# CS GO Matchmaking Probleme beim Connecten zum Server



## steffen2891 (17. Juli 2016)

Liebe Community,

ich hoffe, dass mir vielleicht hier jemand helfen kann.

Ich habe momentan das Problem, dass mein PC beim Matchmaking ab und zu nicht auf den Server connected und ich dann natürlich wegen nicht antreten gesperrt werde... 

Es kann sein, ich spiele 3 Matches und beim vierten connected er dann nicht mehr. Das Spiel bleibt im Ladebildschirm hängen. Neustart vom PC oder Game bringen nichts. Es kommt keine Fehlermeldung

Das Problem hatte ich unter Windows 7 64 bit auch schon. Dann dacht ich, mach ich mir 10 drauf und formatier sollte der Fehler behoben sein. Keine Besserung....

Netzwerk läuft über eine AVM 7490 und Internet sind 50 Mbit von der Telekomik.

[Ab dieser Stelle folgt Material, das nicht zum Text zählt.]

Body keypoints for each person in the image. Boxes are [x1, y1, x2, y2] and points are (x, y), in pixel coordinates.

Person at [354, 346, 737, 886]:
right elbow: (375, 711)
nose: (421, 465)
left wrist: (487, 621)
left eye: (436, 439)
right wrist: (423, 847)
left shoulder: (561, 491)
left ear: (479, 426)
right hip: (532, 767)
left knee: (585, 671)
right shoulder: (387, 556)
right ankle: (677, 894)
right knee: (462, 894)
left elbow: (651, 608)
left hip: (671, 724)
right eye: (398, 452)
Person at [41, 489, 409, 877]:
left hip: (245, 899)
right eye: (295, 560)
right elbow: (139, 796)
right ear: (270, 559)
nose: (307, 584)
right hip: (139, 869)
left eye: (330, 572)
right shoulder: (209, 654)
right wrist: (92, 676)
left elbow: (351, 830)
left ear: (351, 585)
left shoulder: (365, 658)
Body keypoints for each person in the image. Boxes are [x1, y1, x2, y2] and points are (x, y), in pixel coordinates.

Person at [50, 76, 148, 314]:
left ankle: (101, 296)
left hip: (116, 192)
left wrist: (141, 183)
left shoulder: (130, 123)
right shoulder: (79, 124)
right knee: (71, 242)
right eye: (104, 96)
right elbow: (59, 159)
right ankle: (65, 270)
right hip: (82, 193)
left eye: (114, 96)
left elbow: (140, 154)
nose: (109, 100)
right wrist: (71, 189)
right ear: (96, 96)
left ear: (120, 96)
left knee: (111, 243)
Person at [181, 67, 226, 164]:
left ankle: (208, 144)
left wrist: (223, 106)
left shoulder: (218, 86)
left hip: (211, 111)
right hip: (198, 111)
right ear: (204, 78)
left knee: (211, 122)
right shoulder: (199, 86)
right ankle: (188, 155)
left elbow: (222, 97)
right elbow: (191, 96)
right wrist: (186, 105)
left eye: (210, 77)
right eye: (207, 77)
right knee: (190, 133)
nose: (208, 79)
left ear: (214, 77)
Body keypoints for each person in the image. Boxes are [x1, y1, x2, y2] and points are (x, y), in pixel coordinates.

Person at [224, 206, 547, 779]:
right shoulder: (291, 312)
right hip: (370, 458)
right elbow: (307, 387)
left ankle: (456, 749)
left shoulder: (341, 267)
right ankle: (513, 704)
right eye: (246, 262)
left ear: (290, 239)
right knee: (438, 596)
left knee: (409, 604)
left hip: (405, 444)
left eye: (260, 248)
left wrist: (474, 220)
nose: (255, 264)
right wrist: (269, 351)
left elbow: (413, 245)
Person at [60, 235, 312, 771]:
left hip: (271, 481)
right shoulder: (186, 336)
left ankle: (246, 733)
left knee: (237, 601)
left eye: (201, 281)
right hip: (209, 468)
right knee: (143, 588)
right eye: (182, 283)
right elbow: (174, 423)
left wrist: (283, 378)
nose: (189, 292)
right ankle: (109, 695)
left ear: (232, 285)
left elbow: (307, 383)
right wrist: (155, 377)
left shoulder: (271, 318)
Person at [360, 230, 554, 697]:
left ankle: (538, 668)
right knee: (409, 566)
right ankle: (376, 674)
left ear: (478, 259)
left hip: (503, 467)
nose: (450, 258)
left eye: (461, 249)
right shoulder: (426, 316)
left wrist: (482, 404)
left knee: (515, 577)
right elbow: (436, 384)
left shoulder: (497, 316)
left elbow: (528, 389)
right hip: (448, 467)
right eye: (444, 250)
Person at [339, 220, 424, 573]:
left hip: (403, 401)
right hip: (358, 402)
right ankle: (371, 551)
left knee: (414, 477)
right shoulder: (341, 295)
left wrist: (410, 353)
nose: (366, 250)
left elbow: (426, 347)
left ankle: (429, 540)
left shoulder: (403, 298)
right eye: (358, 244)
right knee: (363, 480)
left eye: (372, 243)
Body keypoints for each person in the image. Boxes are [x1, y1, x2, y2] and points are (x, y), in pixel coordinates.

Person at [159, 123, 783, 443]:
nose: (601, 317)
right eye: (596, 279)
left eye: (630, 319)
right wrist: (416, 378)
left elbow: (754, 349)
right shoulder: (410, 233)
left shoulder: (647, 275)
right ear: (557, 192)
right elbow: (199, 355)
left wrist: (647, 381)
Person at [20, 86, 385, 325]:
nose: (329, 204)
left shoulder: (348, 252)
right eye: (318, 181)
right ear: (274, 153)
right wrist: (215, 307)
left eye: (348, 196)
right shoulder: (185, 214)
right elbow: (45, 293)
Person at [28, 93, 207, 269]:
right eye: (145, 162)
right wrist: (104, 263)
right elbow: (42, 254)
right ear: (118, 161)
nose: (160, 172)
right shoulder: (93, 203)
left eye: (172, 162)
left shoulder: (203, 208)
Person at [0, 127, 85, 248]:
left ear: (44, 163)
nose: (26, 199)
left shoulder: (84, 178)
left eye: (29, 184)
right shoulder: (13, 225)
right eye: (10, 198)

An den Ports habe ich nichts geändert

PC läuft absolut stabil, bei Overwatch, Starcraft 2, Dota, Heroes of the Storm.... keine Blue Screens keine Abstürze, keine Temperatur Probleme...

System

Xeon 1231
16 GB Ram
H97 Gaming
GTX 960 
Nvidia Treiber vom 14.7.2016
Windows 10 64 Bit
alle andere Treiber sind aktuell


----------



## claster17 (17. Juli 2016)

Benutzt du zufällig einen Matchmaking Server Picker?


----------



## steffen2891 (17. Juli 2016)

nein kenn ich gar nicht


----------



## steffen2891 (17. Juli 2016)

Error getting chrome HTML image: imageID(7), iIndex(65535)
Telling Steam not to update the app for the next 900 seconds
Connecting to public(146.66.156.214:27065) ...
Server using 'public' lobbies, requiring pw no, lobby id ffffffffffffffff
Connected to 146.66.156.214:27065


----------